§ **What the exercise asks**
The task calls for each record to be given again unchanged, minus any pictures.

§ **Information shown**
:::::
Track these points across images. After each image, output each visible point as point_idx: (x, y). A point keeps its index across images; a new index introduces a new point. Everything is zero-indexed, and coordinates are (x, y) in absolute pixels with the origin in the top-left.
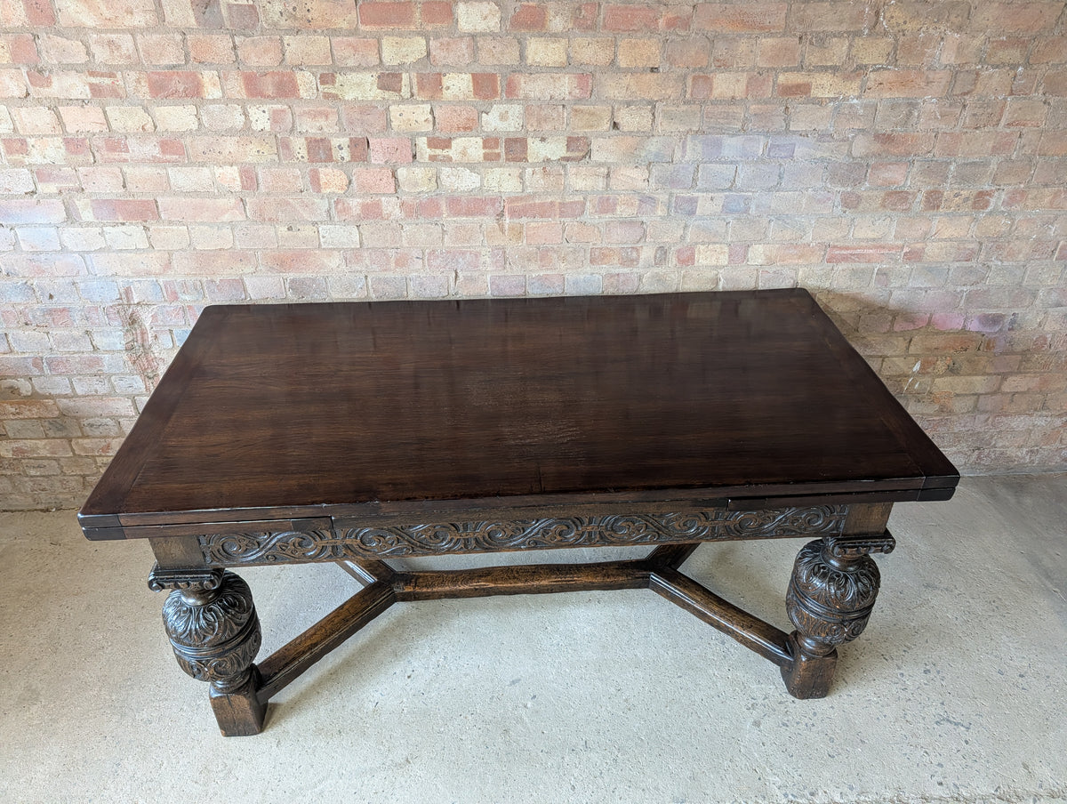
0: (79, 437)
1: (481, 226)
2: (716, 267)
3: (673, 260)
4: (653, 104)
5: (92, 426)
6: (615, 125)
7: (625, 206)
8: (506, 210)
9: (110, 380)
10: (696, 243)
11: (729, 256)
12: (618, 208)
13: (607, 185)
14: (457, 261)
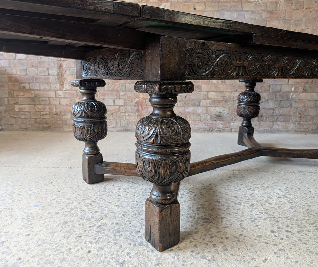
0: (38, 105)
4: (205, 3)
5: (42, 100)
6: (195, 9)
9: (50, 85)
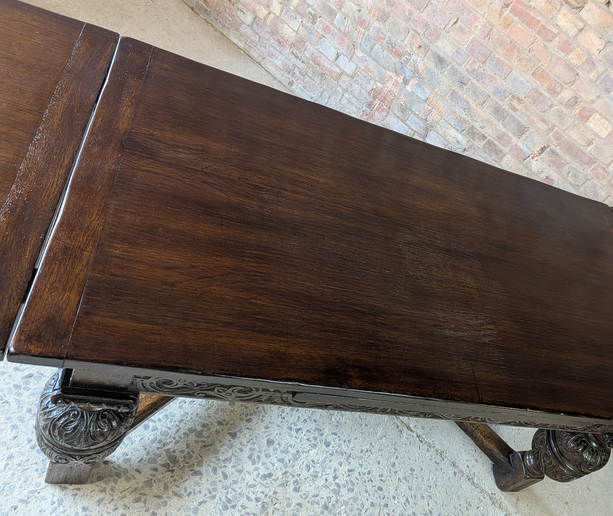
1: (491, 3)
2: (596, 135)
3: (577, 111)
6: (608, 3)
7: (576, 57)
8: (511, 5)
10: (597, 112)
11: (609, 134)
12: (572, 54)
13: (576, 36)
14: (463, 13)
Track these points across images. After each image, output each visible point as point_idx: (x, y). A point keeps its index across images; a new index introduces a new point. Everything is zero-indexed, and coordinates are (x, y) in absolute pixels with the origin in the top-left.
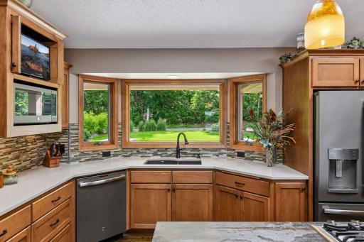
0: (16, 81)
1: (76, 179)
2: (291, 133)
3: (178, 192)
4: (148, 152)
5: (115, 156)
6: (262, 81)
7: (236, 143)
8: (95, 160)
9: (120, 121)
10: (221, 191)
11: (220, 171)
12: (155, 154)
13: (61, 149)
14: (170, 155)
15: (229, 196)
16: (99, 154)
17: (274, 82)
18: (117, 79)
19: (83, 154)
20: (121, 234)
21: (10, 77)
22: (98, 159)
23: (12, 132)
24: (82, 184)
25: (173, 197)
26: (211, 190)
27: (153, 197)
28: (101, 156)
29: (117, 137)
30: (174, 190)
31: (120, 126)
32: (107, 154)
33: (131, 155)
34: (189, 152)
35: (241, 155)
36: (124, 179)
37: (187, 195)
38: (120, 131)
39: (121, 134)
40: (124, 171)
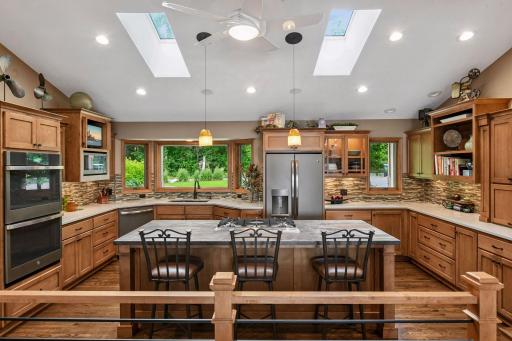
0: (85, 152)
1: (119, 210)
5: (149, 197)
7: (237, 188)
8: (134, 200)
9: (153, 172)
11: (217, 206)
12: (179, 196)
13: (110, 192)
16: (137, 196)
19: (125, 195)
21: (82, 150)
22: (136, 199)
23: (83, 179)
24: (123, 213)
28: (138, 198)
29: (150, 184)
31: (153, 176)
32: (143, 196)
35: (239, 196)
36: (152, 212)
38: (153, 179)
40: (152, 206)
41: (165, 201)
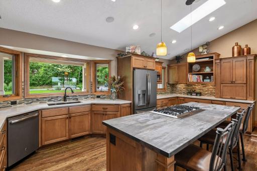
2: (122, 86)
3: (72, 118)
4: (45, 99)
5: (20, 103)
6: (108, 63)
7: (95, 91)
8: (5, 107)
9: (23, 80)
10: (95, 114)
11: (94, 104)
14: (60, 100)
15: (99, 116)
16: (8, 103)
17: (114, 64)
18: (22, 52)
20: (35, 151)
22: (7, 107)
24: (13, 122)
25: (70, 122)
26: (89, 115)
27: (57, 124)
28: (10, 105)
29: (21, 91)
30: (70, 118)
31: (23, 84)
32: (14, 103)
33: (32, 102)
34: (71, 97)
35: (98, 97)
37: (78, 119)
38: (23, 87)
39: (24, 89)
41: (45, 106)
:::::
§ **Answer**
Track these points across images. After each image, output each visible point as point_idx: (x, y). A point keeps its index across images; a new index introduces a new point. Everything is zero-indexed, and coordinates are (x, y) in absolute pixels with the origin in the top-left.
0: (79, 437)
1: (481, 226)
2: (716, 267)
3: (673, 260)
4: (653, 104)
5: (92, 426)
6: (615, 125)
7: (625, 206)
8: (506, 210)
9: (110, 380)
10: (696, 243)
11: (729, 256)
12: (618, 208)
13: (607, 185)
14: (457, 261)
0: (38, 105)
4: (205, 3)
5: (42, 100)
6: (195, 9)
9: (50, 85)
1: (491, 3)
2: (596, 135)
3: (577, 111)
6: (608, 3)
7: (576, 57)
8: (511, 5)
10: (597, 112)
11: (609, 134)
12: (572, 54)
13: (576, 36)
14: (463, 13)
Track these points across images. After each image, output each visible point as point_idx: (x, y). A point keeps its index across images; a new index introduces a new point. Everything is zero-indexed, and coordinates are (x, y) in absolute pixels with the origin in the top-left.
0: (16, 81)
1: (76, 179)
2: (291, 133)
3: (178, 192)
4: (148, 152)
5: (115, 156)
6: (262, 81)
7: (236, 143)
8: (95, 160)
9: (120, 121)
10: (221, 191)
11: (220, 171)
12: (155, 154)
13: (61, 149)
14: (170, 155)
15: (229, 196)
16: (99, 154)
17: (274, 82)
18: (117, 79)
19: (83, 154)
20: (121, 234)
21: (10, 77)
22: (98, 159)
23: (12, 132)
24: (82, 184)
25: (173, 197)
26: (211, 190)
27: (153, 197)
28: (101, 156)
29: (117, 137)
30: (174, 190)
31: (120, 126)
32: (107, 154)
33: (131, 155)
34: (189, 152)
35: (241, 155)
36: (124, 179)
37: (187, 195)
38: (120, 131)
39: (121, 134)
40: (124, 171)
0: (85, 152)
1: (119, 210)
5: (149, 197)
7: (237, 188)
8: (134, 200)
9: (153, 172)
11: (217, 206)
12: (179, 196)
13: (110, 192)
16: (137, 196)
19: (125, 195)
21: (82, 150)
22: (136, 199)
23: (83, 179)
24: (123, 213)
28: (138, 198)
29: (150, 184)
31: (153, 176)
32: (143, 196)
35: (239, 196)
36: (152, 212)
38: (153, 179)
40: (152, 206)
41: (165, 201)
2: (122, 86)
3: (72, 118)
4: (45, 99)
5: (20, 103)
6: (108, 63)
7: (95, 91)
8: (5, 107)
9: (23, 80)
10: (95, 114)
11: (94, 104)
14: (60, 100)
15: (99, 116)
16: (8, 103)
17: (114, 64)
18: (22, 52)
20: (35, 151)
22: (7, 107)
24: (13, 122)
25: (70, 122)
26: (89, 115)
27: (57, 124)
28: (10, 105)
29: (21, 91)
30: (70, 118)
31: (23, 84)
32: (14, 103)
33: (32, 102)
34: (71, 97)
35: (98, 97)
37: (78, 119)
38: (23, 87)
39: (24, 89)
41: (45, 106)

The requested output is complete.